Weaknesses: This product manager rarely understands technology or design well. This can lead to conflict which affect credibility, trust, and loyalty with designers and coders.
Strengths: Data is highly analytical. His or her abilities help you understand the driving force behind business, sales, and product. User research and quantitative data are the cornerstones of a great product. A Data product manager can understand and translate users problems that artificial intelligence and machine learning can solve.
Weaknesses: This product manager becomes so focused on the technology behind the users’ interesting problems they don’t see the low customer or business value behind what they’re working on. When they focus too much on data they also lose sight or the big picture.
Strengths: This product manager can easily empathize with your product’s users. It helps them create a product that focuses on exactly what a user needs and sometimes didn’t even know he wanted. It’s about putting out an attractive product you know users will love.

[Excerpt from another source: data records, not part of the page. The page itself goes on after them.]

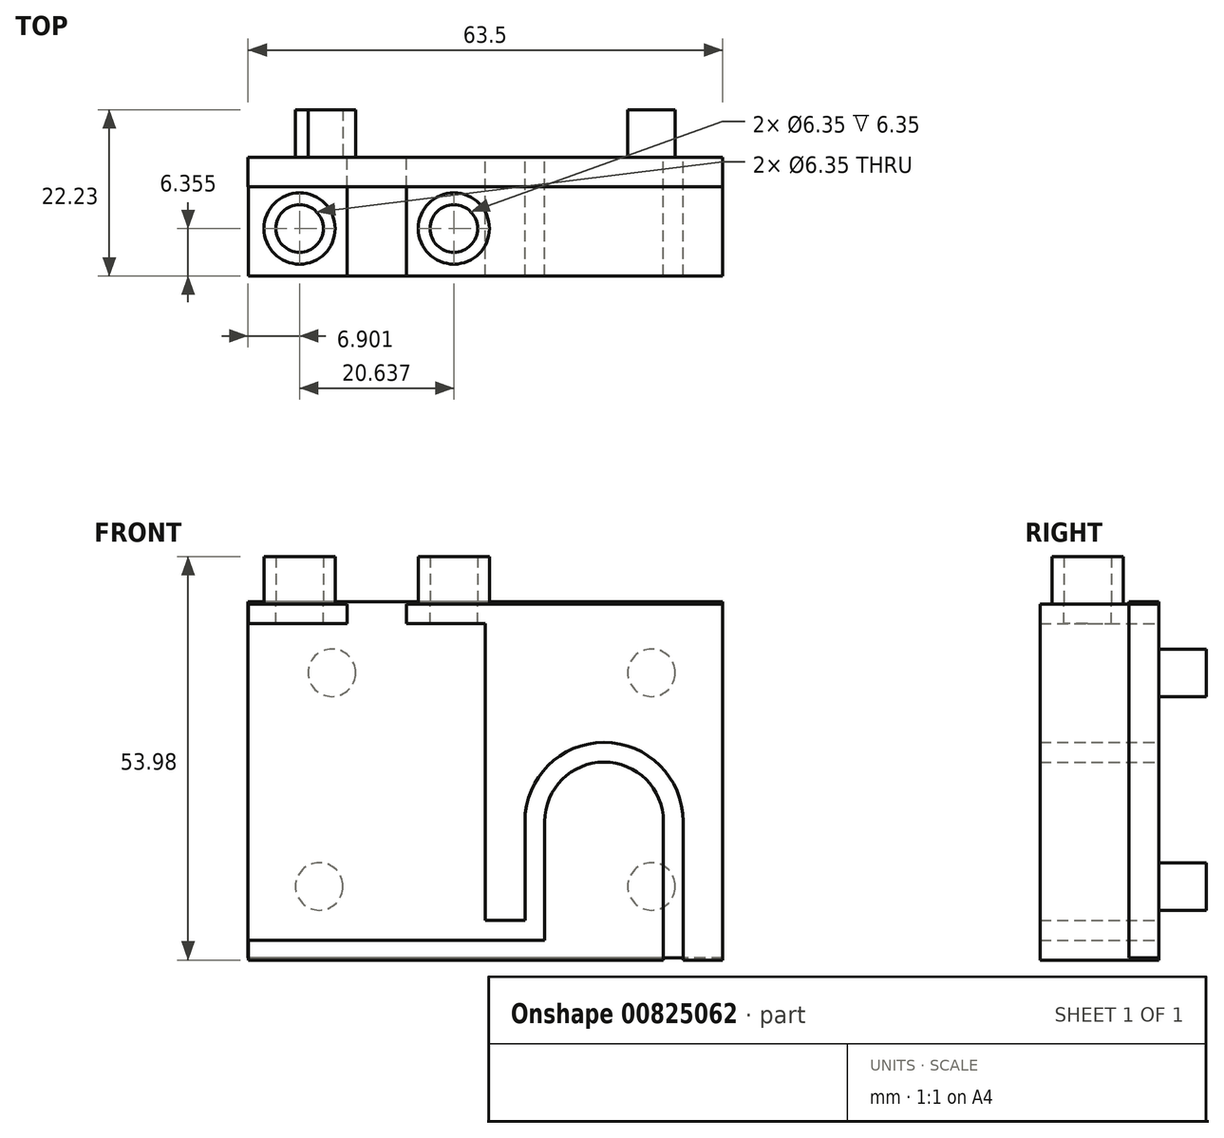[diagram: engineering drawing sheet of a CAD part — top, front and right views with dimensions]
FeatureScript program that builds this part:
annotation { "Feature Type Name" : "Feature", "Feature Type Description" : "" }
export const myFeature = defineFeature(function(context is Context, id is Id, definition is map)
    precondition{}
    {
        {
            var Q0;
            Q0=qCreatedBy(makeId("Front.planeOp"),FACE);
            var sketch = newSketch(context, id + "F0", { "sketchPlane" : qUnion([Q0])});
            skLineSegment(sketch, "E0.bottom", {"start": v(-31.75, 44.98) * mm, "end": v(0, 44.98) * mm});
            skLineSegment(sketch, "E0.top", {"start": v(-31.75, 0) * mm, "end": v(0, 0) * mm});
            skLineSegment(sketch, "E0.left", {"start": v(-31.75, 44.98) * mm, "end": v(-31.75, 0) * mm});
            skLineSegment(sketch, "E0.right", {"start": v(0, 44.98) * mm, "end": v(0, 0) * mm});
            skLineSegment(sketch, "E1.bottom", {"start": v(-26.46, 0) * mm, "end": v(-23.81, 0) * mm});
            skLineSegment(sketch, "E1.top", {"start": v(-26.46, 15.88) * mm, "end": v(-23.81, 15.88) * mm});
            skLineSegment(sketch, "E1.left", {"start": v(-26.46, 0) * mm, "end": v(-26.46, 15.87) * mm});
            skLineSegment(sketch, "E1.right", {"start": v(-23.81, 0) * mm, "end": v(-23.81, 15.87) * mm});
            skLineSegment(sketch, "E2.bottom", {"start": v(-7.94, 0) * mm, "end": v(-5.3, 0) * mm});
            skLineSegment(sketch, "E2.top", {"start": v(-7.94, 15.88) * mm, "end": v(-5.3, 15.88) * mm});
            skLineSegment(sketch, "E2.left", {"start": v(-7.94, 0) * mm, "end": v(-7.94, 15.87) * mm});
            skLineSegment(sketch, "E2.right", {"start": v(-5.3, 0) * mm, "end": v(-5.3, 15.87) * mm});
            skArc(sketch, "E3", {"start": v(-5.3, 15.87) * mm, "mid": v(-15.87, 26.46) * mm, "end": v(-26.46, 15.88) * mm});
            skArc(sketch, "E4", {"start": v(-7.94, 15.87) * mm, "mid": v(-15.87, 23.81) * mm, "end": v(-23.81, 15.87) * mm});
            skLineSegment(sketch, "E5.bottom", {"start": v(-26.46, 0) * mm, "end": v(-31.75, 0) * mm});
            skLineSegment(sketch, "E5.top", {"start": v(-26.46, 2.65) * mm, "end": v(-31.75, 2.65) * mm});
            skLineSegment(sketch, "E5.left", {"start": v(-26.46, 0) * mm, "end": v(-26.46, 2.65) * mm});
            skLineSegment(sketch, "E5.right", {"start": v(-31.75, 0) * mm, "end": v(-31.75, 2.65) * mm});
            skLineSegment(sketch, "E6.bottom", {"start": v(-31.75, 44.98) * mm, "end": v(-63.47, 44.98) * mm});
            skLineSegment(sketch, "E6.top", {"start": v(-31.75, 42.34) * mm, "end": v(-63.47, 42.34) * mm});
            skLineSegment(sketch, "E6.left", {"start": v(-31.75, 44.98) * mm, "end": v(-31.75, 42.34) * mm});
            skLineSegment(sketch, "E6.right", {"start": v(-63.47, 44.98) * mm, "end": v(-63.47, 42.34) * mm});
            skLineSegment(sketch, "E7.bottom", {"start": v(-63.47, 42.34) * mm, "end": v(-60.82, 42.34) * mm});
            skLineSegment(sketch, "E7.top", {"start": v(-63.47, 0) * mm, "end": v(-60.82, 0) * mm});
            skLineSegment(sketch, "E7.left", {"start": v(-63.47, 42.34) * mm, "end": v(-63.47, 0) * mm});
            skLineSegment(sketch, "E7.right", {"start": v(-60.82, 42.34) * mm, "end": v(-60.82, 0) * mm});
            skLineSegment(sketch, "E8.bottom", {"start": v(-63.47, 0) * mm, "end": v(0, 0) * mm});
            skLineSegment(sketch, "E8.top", {"start": v(-63.47, -2.65) * mm, "end": v(0, -2.65) * mm});
            skLineSegment(sketch, "E8.left", {"start": v(-63.47, 0) * mm, "end": v(-63.47, -2.65) * mm});
            skLineSegment(sketch, "E8.right", {"start": v(0, 0) * mm, "end": v(0, -2.65) * mm});
            skLineSegment(sketch, "E9.top", {"start": v(-7.94, -2.65) * mm, "end": v(-5.3, -2.65) * mm});
            skLineSegment(sketch, "E9.left", {"start": v(-7.94, 0) * mm, "end": v(-7.94, -2.65) * mm});
            skLineSegment(sketch, "E9.right", {"start": v(-5.3, 0) * mm, "end": v(-5.3, -2.65) * mm});
            skLineSegment(sketch, "E10.bottom", {"start": v(-58.18, 44.98) * mm, "end": v(-55.53, 44.98) * mm});
            skLineSegment(sketch, "E10.top", {"start": v(-58.18, 42.34) * mm, "end": v(-55.53, 42.34) * mm});
            skLineSegment(sketch, "E11.bottom", {"start": v(-50.25, 44.98) * mm, "end": v(-42.31, 44.98) * mm});
            skLineSegment(sketch, "E11.top", {"start": v(-50.25, 42.34) * mm, "end": v(-42.31, 42.34) * mm});
            skLineSegment(sketch, "E11.left", {"start": v(-50.25, 44.98) * mm, "end": v(-50.25, 42.34) * mm});
            skLineSegment(sketch, "E11.right", {"start": v(-42.31, 44.98) * mm, "end": v(-42.31, 42.34) * mm});
            skLineSegment(sketch, "E12.bottom", {"start": v(-37.04, 44.98) * mm, "end": v(-34.4, 44.98) * mm});
            skLineSegment(sketch, "E12.top", {"start": v(-37.04, 42.34) * mm, "end": v(-34.4, 42.34) * mm});
            skSolve(sketch);
        }
        {
            var Q0;
            Q0=makeQuery(id+"F0.imprint","IMPRINT",FACE,{"disambiguationData":[TD([[makeQuery(id+"F0.imprint","IMPRINT",EDGE,{"derivedFrom":sQuery(id+"F0.wireOp",EDGE,"E0.bottom")}),-1.0]])]});
            var Q1;
            {var subQ0=sQuery(id+"F0.wireOp",EDGE,"E1.right");Q1=makeQuery(id+"F0.imprint","IMPRINT",FACE,{"disambiguationData":[TD([[makeQuery(id+"F0.imprint","IMPRINT",EDGE,{"derivedFrom":subQ0}),-1.0]])]});}
            var Q2;
            {var subQ6=sQuery(id+"F0.wireOp",EDGE,"E8.left");Q2=makeQuery(id+"F0.imprint","IMPRINT",FACE,{"disambiguationData":[TD([[makeQuery(id+"F0.imprint","IMPRINT",EDGE,{"derivedFrom":subQ6}),1.0]])]});}
            var Q3;
            {var subQ0=sQuery(id+"F0.wireOp",EDGE,"E8.right");Q3=makeQuery(id+"F0.imprint","IMPRINT",FACE,{"disambiguationData":[TD([[makeQuery(id+"F0.imprint","IMPRINT",EDGE,{"derivedFrom":subQ0}),-1.0]])]});}
            var Q4;
            Q4=makeQuery(id+"F0.imprint","IMPRINT",FACE,{"disambiguationData":[TD([[makeQuery(id+"F0.imprint","IMPRINT",EDGE,{"derivedFrom":sQuery(id+"F0.wireOp",EDGE,"E7.bottom")}),-1.0]])]});
            var Q5;
            {var subQ1=sQuery(id+"F0.wireOp",EDGE,"E6.right");Q5=makeQuery(id+"F0.imprint","IMPRINT",FACE,{"disambiguationData":[TD([[makeQuery(id+"F0.imprint","IMPRINT",EDGE,{"derivedFrom":subQ1}),1.0]])]});}
            var Q6;
            {var subQ0=sQuery(id+"F0.wireOp",EDGE,"E10.right");Q6=makeQuery(id+"F0.imprint","IMPRINT",FACE,{"disambiguationData":[TD([[makeQuery(id+"F0.imprint","IMPRINT",EDGE,{"derivedFrom":subQ0}),1.0]])]});}
            var Q7;
            {var subQ0=sQuery(id+"F0.wireOp",EDGE,"E11.right");Q7=makeQuery(id+"F0.imprint","IMPRINT",FACE,{"disambiguationData":[TD([[makeQuery(id+"F0.imprint","IMPRINT",EDGE,{"derivedFrom":subQ0}),1.0]])]});}
            var Q8;
            {var subQ0=sQuery(id+"F0.wireOp",EDGE,"E6.left");Q8=makeQuery(id+"F0.imprint","IMPRINT",FACE,{"disambiguationData":[TD([[makeQuery(id+"F0.imprint","IMPRINT",EDGE,{"derivedFrom":subQ0}),-1.0]])]});}
            extrude(context, id + "F1", {"entities" : qUnion([Q0, Q1, Q2, Q3, Q4, Q5, Q6, Q7, Q8]), "depth" : 15.88 * mm, "offsetDistance" : 25.4 * mm});
        }
        {
            var Q0;
            Q0=qCreatedBy(makeId("Front.planeOp"),FACE);
            var sketch = newSketch(context, id + "F2", { "sketchPlane" : qUnion([Q0])});
            skLineSegment(sketch, "E13.bottom", {"start": v(0, 45.3) * mm, "end": v(-63.5, 45.3) * mm});
            skLineSegment(sketch, "E13.top", {"start": v(0, -2.33) * mm, "end": v(-63.5, -2.33) * mm});
            skLineSegment(sketch, "E13.left", {"start": v(0, 45.3) * mm, "end": v(0, -2.33) * mm});
            skLineSegment(sketch, "E13.right", {"start": v(-63.5, 45.3) * mm, "end": v(-63.5, -2.33) * mm});
            skCircle(sketch, "E14", {"center": v(-9.53, 35.77) * mm, "radius": 3.18 * mm});
            skCircle(sketch, "E15", {"center": v(-52.28, 35.77) * mm, "radius": 3.18 * mm});
            skCircle(sketch, "E16", {"center": v(-53.97, 7.2) * mm, "radius": 3.18 * mm});
            skCircle(sketch, "E17", {"center": v(-9.52, 7.2) * mm, "radius": 3.18 * mm});
            skSolve(sketch);
        }
        {
            var Q0;
            Q0=qSketchRegion(id+"F2",true);
            var Q1;
            Q1=makeQuery(id+"F2.imprint","IMPRINT",FACE,{"disambiguationData":[TD([[makeQuery(id+"F2.imprint","IMPRINT",EDGE,{"derivedFrom":sQuery(id+"F2.wireOp",EDGE,"E15")}),1.0]])]});
            var Q2;
            Q2=makeQuery(id+"F2.imprint","IMPRINT",FACE,{"disambiguationData":[TD([[makeQuery(id+"F2.imprint","IMPRINT",EDGE,{"derivedFrom":sQuery(id+"F2.wireOp",EDGE,"E16")}),1.0]])]});
            var Q3;
            Q3=makeQuery(id+"F2.imprint","IMPRINT",FACE,{"disambiguationData":[TD([[makeQuery(id+"F2.imprint","IMPRINT",EDGE,{"derivedFrom":sQuery(id+"F2.wireOp",EDGE,"E17")}),1.0]])]});
            var Q4;
            Q4=makeQuery(id+"F2.imprint","IMPRINT",FACE,{"disambiguationData":[TD([[makeQuery(id+"F2.imprint","IMPRINT",EDGE,{"derivedFrom":sQuery(id+"F2.wireOp",EDGE,"E14")}),1.0]])]});
            extrude(context, id + "F3", {"entities" : qUnion([Q0, Q1, Q2, Q3, Q4]), "depth" : 3.97 * mm, "offsetDistance" : 25.4 * mm});
        }
        {
            var Q0;
            Q0=makeQuery(id+"F2.imprint","IMPRINT",FACE,{"disambiguationData":[TD([[makeQuery(id+"F2.imprint","IMPRINT",EDGE,{"derivedFrom":sQuery(id+"F2.wireOp",EDGE,"E14")}),1.0]])]});
            var Q1;
            Q1=makeQuery(id+"F2.imprint","IMPRINT",FACE,{"disambiguationData":[TD([[makeQuery(id+"F2.imprint","IMPRINT",EDGE,{"derivedFrom":sQuery(id+"F2.wireOp",EDGE,"E15")}),1.0]])]});
            var Q2;
            Q2=makeQuery(id+"F2.imprint","IMPRINT",FACE,{"disambiguationData":[TD([[makeQuery(id+"F2.imprint","IMPRINT",EDGE,{"derivedFrom":sQuery(id+"F2.wireOp",EDGE,"E17")}),1.0]])]});
            var Q3;
            Q3=makeQuery(id+"F2.imprint","IMPRINT",FACE,{"disambiguationData":[TD([[makeQuery(id+"F2.imprint","IMPRINT",EDGE,{"derivedFrom":sQuery(id+"F2.wireOp",EDGE,"E16")}),1.0]])]});
            var Q4;
            Q4=sQuery(id+"F2.wireOp",EDGE,"E14");
            var Q5;
            Q5=sQuery(id+"F2.wireOp",EDGE,"E15");
            var Q6;
            Q6=sQuery(id+"F2.wireOp",EDGE,"E17");
            var Q7;
            Q7=sQuery(id+"F2.wireOp",EDGE,"E16");
            extrude(context, id + "F4", {"entities" : qUnion([Q0, Q1, Q2, Q3]), "surfaceEntities" : qUnion([Q4, Q5, Q6, Q7]), "oppositeDirection" : true, "depth" : 6.35 * mm, "offsetDistance" : 25.4 * mm});
        }
        {
            var Q0;
            Q0=makeQuery(id+"F1.opExtrude","SWEPT_FACE",FACE,{"disambiguationData":[OSD([sQuery(id+"F0.wireOp",EDGE,"E6.bottom"),sQuery(id+"F0.wireOp",EDGE,"E10.bottom")])]});
            var sketch = newSketch(context, id + "F5", { "sketchPlane" : qUnion([Q0])});
            skCircle(sketch, "E18", {"center": v(-56.6, -9.52) * mm, "radius": 3.18 * mm});
            skCircle(sketch, "E19", {"center": v(-35.96, -9.52) * mm, "radius": 3.18 * mm});
            skCircle(sketch, "E20", {"center": v(-56.6, -9.52) * mm, "radius": 4.76 * mm});
            skCircle(sketch, "E21", {"center": v(-35.96, -9.52) * mm, "radius": 4.76 * mm});
            skSolve(sketch);
        }
        {
            var Q0;
            Q0=qSketchRegion(id+"F5",true);
            extrude(context, id + "F6", {"entities" : qUnion([Q0]), "depth" : 6.35 * mm, "offsetDistance" : 25.4 * mm});
        }
        {
            var Q0;
            Q0=makeQuery(id+"F1.opExtrude","SWEPT_FACE",FACE,{"disambiguationData":[OSD([sQuery(id+"F0.wireOp",EDGE,"E6.bottom"),sQuery(id+"F0.wireOp",EDGE,"E10.bottom")])]});
            var sketch = newSketch(context, id + "F7", { "sketchPlane" : qUnion([Q0])});
            skCircle(sketch, "E22", {"center": v(-35.96, -9.52) * mm, "radius": 3.18 * mm});
            skCircle(sketch, "E23", {"center": v(-56.6, -9.52) * mm, "radius": 3.18 * mm});
            skSolve(sketch);
        }
        {
            var Q0;
            Q0=qSketchRegion(id+"F7",true);
            extrude(context, id + "F8", {"entities" : qUnion([Q0]), "operationType" : NewBodyOperationType.REMOVE, "oppositeDirection" : true, "depth" : 25.4 * mm, "offsetDistance" : 25.4 * mm});
        }
    });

Weaknesses: Working with coders can be a challenge. A Designer can’t or won’t write a single line of code because they not anywhere near the engineering side of the house. It makes working with coders something a Designer must truly work at.
Strengths: They understand that mobile is the future of the technology. More people use a mobile device to access the internet than those who use computers. They know how to make a product that is both mobile friendly and one that offers the best user experience and design functionality.
Weaknesses: A Mobile product manager thinks understanding mobile is enough. This product manager needs to broaden horizons by taking a page in the playbook of the previously mentioned product manager types.